• [Exercise directions]: Which lines of the data begin with the one containing "parte del BCE de la evolución de la inflación" and end with the one containing "llevará tiempo, y entre tanto las condiciones"? Output those lines alone as a numbered list, including both end lines and leaving out any blank lines.

Items stored from a collection
■ ■ ■ ■

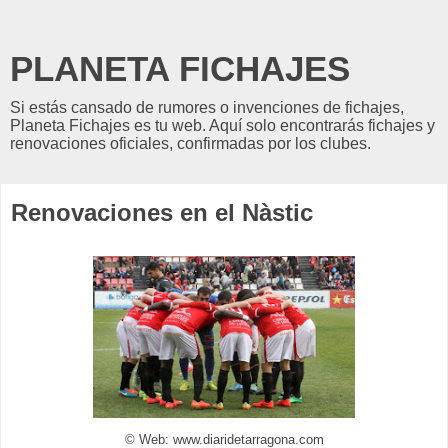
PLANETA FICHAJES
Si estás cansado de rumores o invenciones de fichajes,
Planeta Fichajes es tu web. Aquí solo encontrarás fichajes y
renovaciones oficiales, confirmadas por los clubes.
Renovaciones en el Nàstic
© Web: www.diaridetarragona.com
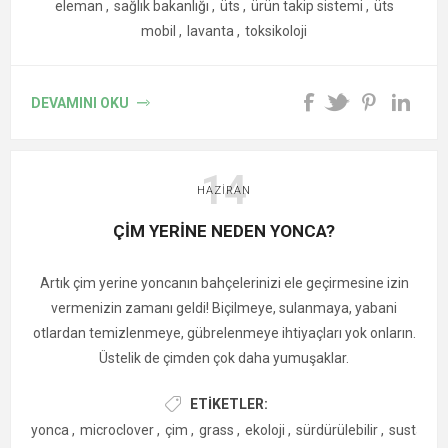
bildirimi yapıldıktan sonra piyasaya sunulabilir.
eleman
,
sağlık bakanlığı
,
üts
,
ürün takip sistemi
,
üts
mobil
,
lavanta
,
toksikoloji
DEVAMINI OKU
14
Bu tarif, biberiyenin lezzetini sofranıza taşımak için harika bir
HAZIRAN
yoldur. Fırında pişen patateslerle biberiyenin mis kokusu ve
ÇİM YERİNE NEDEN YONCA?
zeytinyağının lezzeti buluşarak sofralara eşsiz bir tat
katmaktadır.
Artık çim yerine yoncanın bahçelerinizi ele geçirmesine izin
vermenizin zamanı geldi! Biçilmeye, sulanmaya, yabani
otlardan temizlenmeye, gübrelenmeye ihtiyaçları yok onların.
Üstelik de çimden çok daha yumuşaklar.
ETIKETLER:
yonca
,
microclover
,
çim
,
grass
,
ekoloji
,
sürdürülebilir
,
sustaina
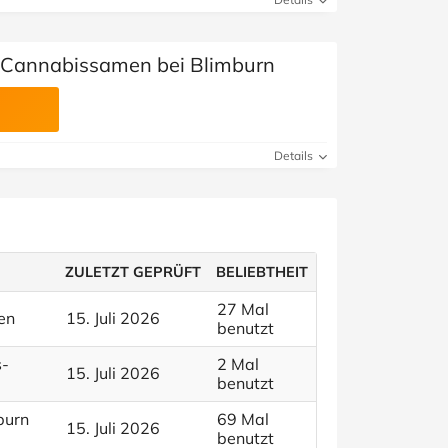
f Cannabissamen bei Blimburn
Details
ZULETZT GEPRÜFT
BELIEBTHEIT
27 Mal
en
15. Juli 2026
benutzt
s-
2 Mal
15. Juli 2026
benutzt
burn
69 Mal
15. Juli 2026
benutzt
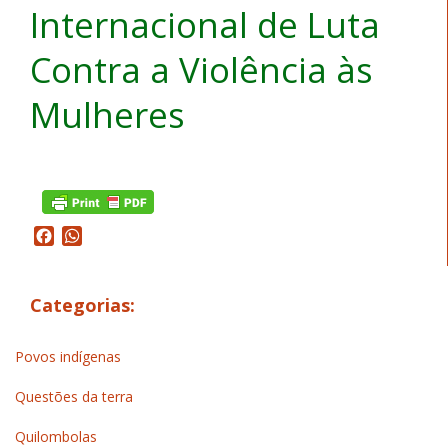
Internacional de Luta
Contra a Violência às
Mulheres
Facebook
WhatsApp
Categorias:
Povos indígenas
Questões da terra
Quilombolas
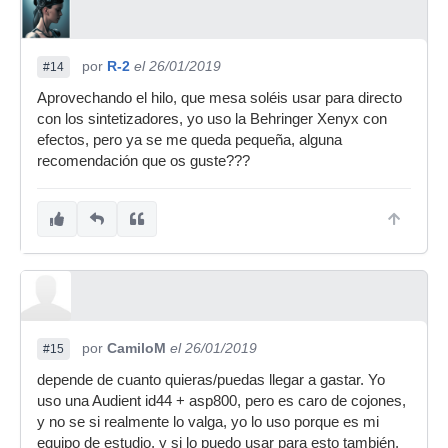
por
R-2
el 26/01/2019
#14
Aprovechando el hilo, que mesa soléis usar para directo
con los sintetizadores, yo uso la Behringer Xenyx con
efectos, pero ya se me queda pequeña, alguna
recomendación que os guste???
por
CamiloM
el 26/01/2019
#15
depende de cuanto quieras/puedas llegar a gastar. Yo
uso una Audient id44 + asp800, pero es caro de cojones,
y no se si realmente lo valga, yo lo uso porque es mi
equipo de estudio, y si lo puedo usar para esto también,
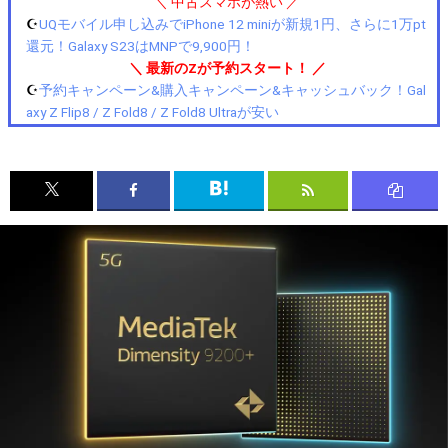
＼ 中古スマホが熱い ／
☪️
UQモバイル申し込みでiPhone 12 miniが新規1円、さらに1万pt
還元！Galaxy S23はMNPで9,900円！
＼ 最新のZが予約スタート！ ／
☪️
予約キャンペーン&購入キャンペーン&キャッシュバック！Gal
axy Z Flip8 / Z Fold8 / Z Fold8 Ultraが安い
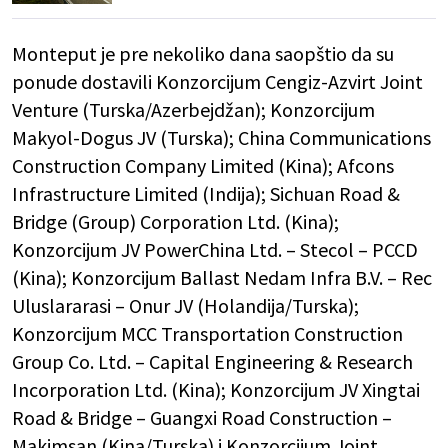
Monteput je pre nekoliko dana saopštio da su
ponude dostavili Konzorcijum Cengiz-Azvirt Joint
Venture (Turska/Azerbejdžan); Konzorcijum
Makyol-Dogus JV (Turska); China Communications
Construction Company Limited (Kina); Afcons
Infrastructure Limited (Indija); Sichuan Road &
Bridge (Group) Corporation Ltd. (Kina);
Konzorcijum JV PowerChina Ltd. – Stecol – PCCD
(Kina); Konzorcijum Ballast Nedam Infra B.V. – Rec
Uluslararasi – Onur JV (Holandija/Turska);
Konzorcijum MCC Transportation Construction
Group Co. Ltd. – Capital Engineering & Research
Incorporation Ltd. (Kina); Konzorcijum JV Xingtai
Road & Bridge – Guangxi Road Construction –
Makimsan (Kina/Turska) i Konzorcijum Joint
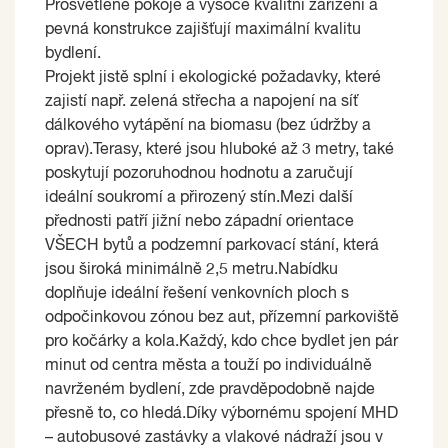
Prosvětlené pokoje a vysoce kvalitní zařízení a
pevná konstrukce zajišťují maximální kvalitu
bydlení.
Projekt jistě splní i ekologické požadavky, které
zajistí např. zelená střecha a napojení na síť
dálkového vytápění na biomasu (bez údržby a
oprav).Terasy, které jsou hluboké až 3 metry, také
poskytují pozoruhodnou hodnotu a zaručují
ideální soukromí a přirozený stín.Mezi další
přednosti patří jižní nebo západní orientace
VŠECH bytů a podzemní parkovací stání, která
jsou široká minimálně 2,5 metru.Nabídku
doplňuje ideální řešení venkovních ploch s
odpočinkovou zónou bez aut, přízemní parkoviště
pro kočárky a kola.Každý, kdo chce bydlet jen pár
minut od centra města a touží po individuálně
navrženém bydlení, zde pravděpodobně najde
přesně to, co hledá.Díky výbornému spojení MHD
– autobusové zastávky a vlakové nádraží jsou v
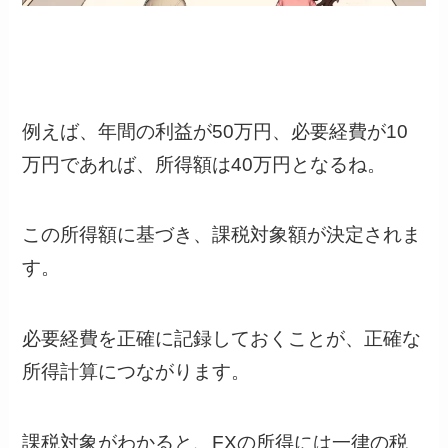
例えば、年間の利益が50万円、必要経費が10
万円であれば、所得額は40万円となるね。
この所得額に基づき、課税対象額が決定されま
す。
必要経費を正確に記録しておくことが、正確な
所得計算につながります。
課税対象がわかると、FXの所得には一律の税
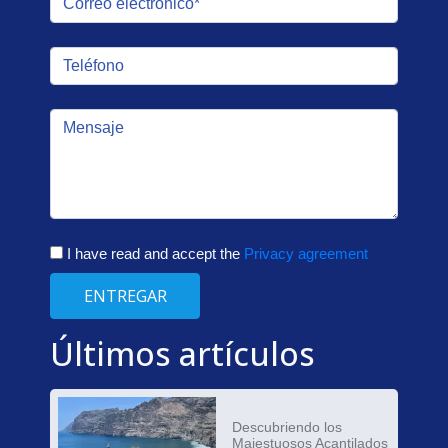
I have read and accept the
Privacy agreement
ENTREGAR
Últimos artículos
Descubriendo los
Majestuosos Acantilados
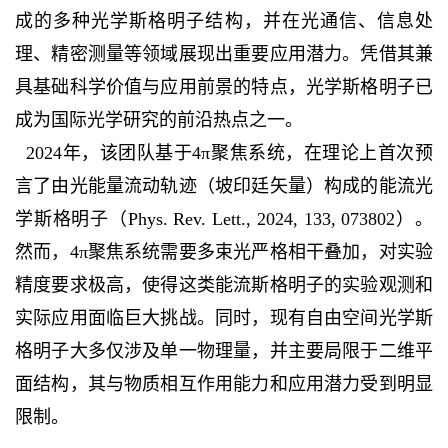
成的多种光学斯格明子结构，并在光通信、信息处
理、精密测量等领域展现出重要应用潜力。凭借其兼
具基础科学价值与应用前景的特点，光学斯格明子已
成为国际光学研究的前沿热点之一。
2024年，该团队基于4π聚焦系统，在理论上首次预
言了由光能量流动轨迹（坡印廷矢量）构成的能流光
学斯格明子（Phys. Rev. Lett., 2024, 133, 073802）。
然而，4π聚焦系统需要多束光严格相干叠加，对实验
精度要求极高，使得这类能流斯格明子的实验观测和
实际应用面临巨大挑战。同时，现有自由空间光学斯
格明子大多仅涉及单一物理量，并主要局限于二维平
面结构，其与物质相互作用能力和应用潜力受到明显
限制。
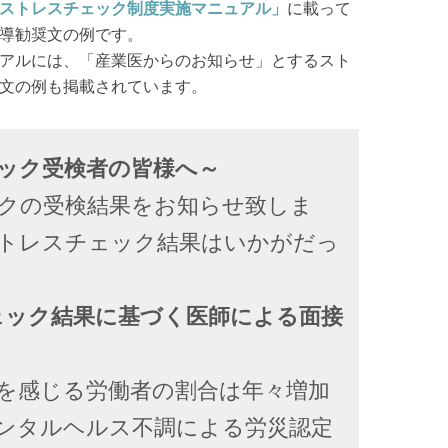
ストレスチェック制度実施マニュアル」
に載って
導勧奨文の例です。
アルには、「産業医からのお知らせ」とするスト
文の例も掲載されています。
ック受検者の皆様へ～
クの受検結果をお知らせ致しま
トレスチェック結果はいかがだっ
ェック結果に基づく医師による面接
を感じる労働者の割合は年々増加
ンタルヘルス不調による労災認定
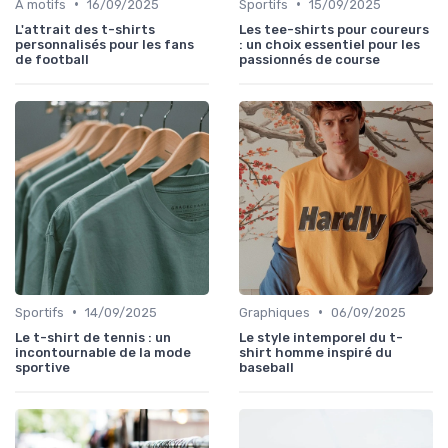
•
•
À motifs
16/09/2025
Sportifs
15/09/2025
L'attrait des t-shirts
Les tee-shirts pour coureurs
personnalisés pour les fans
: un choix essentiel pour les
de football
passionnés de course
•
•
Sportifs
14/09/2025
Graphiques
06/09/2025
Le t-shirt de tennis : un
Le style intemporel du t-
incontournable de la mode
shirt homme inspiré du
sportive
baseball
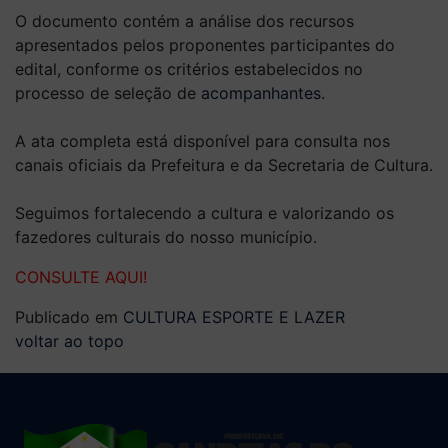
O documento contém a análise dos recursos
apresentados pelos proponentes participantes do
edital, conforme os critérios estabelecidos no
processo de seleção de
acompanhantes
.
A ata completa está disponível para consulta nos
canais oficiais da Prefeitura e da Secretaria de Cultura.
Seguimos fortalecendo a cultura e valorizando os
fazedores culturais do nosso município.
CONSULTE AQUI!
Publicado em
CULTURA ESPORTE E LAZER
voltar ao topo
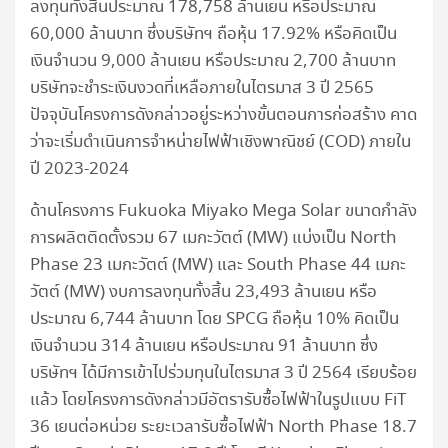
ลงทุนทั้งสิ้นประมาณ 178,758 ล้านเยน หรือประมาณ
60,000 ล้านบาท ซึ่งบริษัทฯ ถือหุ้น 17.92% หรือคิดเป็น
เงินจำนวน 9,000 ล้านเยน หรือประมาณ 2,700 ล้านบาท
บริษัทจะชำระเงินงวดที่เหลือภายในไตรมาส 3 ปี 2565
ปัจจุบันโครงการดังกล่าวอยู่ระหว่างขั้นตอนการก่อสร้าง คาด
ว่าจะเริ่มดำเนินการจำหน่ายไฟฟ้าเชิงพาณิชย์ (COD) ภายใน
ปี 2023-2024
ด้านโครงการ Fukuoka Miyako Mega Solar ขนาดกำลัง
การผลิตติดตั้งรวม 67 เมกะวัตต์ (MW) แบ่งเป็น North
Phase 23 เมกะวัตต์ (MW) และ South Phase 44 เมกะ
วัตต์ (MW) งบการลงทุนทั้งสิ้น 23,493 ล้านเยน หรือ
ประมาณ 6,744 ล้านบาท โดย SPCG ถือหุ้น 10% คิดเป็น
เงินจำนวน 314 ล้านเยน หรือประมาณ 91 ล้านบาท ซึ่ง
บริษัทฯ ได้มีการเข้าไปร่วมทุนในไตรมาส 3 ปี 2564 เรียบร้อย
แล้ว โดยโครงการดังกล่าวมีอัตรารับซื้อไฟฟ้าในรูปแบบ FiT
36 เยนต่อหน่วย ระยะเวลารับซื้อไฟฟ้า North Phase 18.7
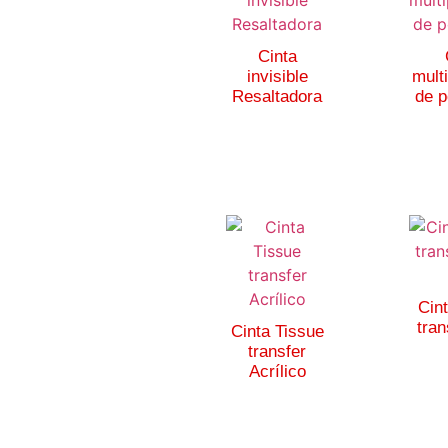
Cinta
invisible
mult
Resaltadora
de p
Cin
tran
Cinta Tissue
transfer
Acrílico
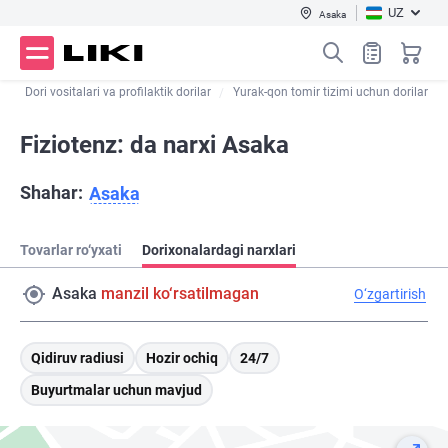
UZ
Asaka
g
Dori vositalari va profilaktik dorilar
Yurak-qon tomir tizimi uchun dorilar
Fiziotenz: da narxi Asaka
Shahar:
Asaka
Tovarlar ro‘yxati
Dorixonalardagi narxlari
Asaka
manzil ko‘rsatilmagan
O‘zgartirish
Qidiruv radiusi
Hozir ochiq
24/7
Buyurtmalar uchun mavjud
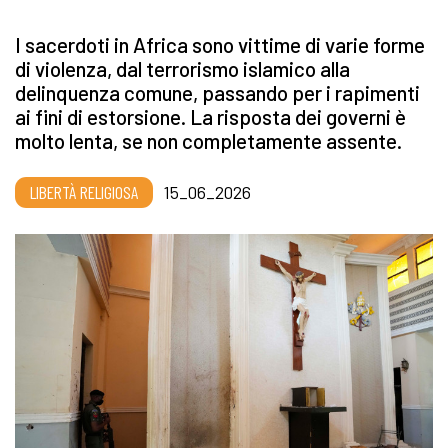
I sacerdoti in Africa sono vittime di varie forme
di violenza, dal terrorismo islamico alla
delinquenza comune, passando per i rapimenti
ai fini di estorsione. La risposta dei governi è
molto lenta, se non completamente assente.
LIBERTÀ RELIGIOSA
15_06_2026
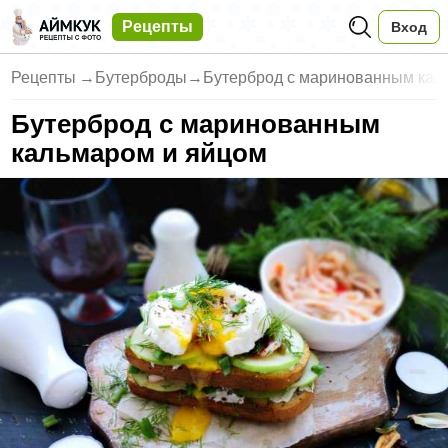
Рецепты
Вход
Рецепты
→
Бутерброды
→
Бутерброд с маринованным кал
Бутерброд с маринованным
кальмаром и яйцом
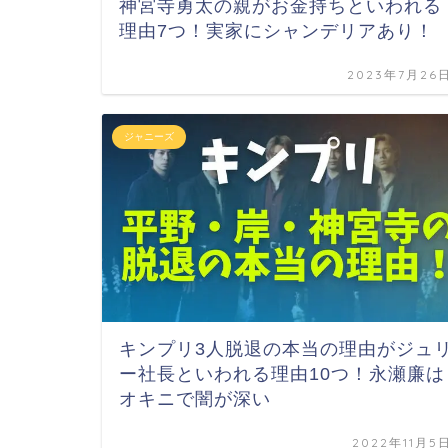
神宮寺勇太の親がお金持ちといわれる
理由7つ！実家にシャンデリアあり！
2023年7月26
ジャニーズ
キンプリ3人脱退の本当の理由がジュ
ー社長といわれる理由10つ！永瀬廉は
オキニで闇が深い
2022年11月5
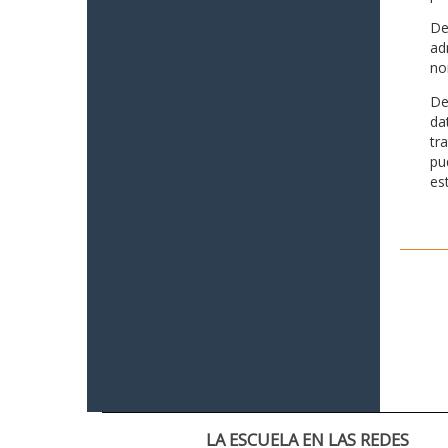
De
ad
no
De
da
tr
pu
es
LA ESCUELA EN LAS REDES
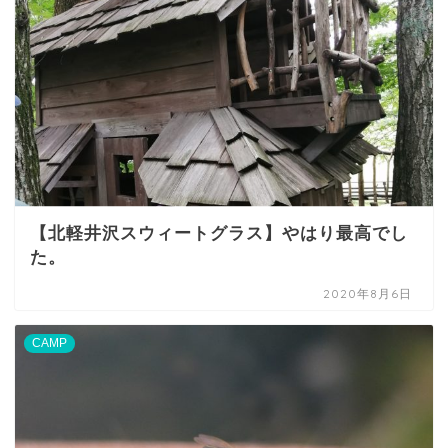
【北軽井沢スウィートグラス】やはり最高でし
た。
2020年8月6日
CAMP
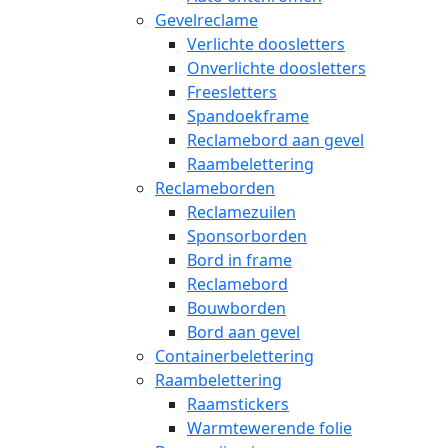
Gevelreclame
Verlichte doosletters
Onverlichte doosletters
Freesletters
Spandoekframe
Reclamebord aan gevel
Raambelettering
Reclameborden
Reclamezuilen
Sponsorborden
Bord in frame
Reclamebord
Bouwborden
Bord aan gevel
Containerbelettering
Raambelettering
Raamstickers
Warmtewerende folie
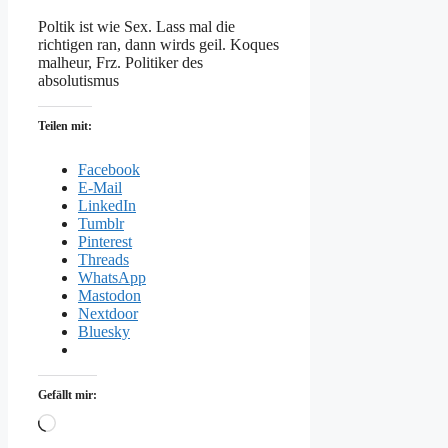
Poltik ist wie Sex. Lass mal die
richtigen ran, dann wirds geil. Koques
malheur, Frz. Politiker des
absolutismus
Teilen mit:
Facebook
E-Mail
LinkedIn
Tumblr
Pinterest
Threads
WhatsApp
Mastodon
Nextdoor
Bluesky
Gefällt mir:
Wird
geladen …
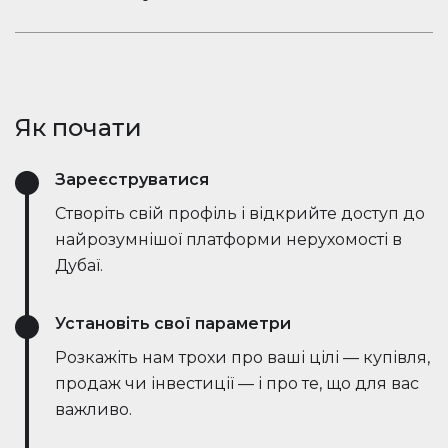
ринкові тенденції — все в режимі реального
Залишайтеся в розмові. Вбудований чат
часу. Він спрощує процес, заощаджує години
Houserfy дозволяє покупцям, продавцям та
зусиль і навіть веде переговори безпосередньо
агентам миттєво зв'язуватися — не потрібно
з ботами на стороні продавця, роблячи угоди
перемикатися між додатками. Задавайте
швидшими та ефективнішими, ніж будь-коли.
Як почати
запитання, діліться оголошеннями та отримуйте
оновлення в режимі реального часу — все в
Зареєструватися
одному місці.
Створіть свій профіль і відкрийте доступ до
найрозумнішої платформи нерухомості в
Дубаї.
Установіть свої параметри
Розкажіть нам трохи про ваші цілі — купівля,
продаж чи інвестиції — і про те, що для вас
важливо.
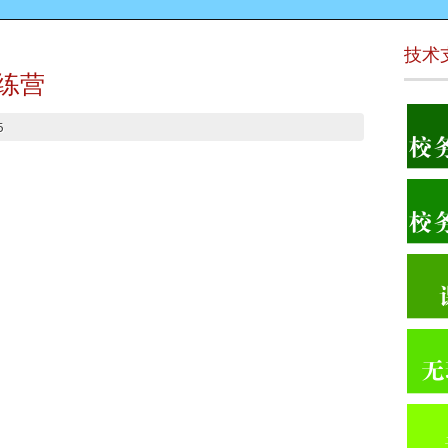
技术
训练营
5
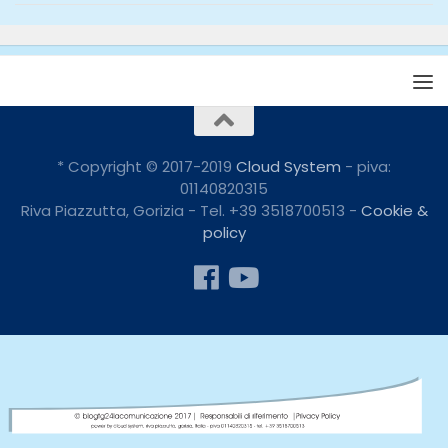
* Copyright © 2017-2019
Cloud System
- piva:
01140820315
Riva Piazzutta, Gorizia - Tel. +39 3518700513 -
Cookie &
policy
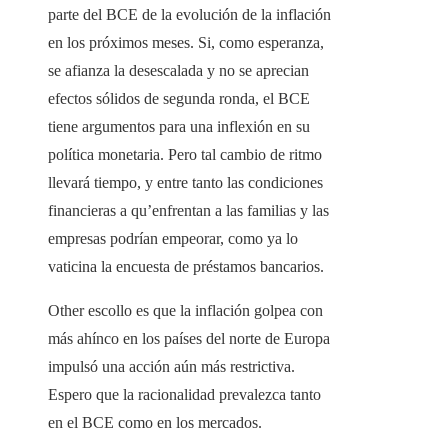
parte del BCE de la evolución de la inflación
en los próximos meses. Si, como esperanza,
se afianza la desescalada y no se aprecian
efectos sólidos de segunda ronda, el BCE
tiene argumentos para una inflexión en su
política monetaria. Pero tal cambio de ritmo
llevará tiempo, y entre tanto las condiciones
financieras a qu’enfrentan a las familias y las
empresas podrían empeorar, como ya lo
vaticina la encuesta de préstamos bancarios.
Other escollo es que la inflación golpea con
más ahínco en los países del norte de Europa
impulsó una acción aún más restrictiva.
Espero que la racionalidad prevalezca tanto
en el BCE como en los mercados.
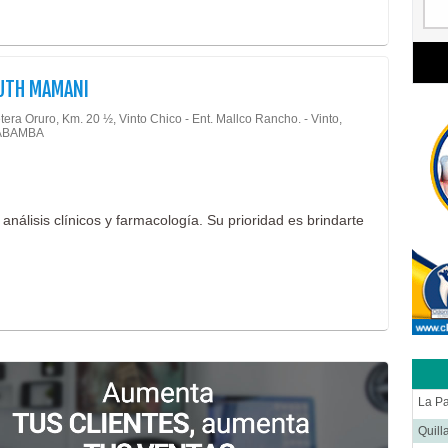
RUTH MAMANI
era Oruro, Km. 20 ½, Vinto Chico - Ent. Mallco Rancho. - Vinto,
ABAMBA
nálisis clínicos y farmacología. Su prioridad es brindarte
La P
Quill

■ ■ ■ ■

• [Solution to this problem]:
1. parte del BCE de la evolución de la inflación
2. en los próximos meses. Si, como esperanza,
3. se afianza la desescalada y no se aprecian
4. efectos sólidos de segunda ronda, el BCE
5. tiene argumentos para una inflexión en su
6. política monetaria. Pero tal cambio de ritmo
7. llevará tiempo, y entre tanto las condiciones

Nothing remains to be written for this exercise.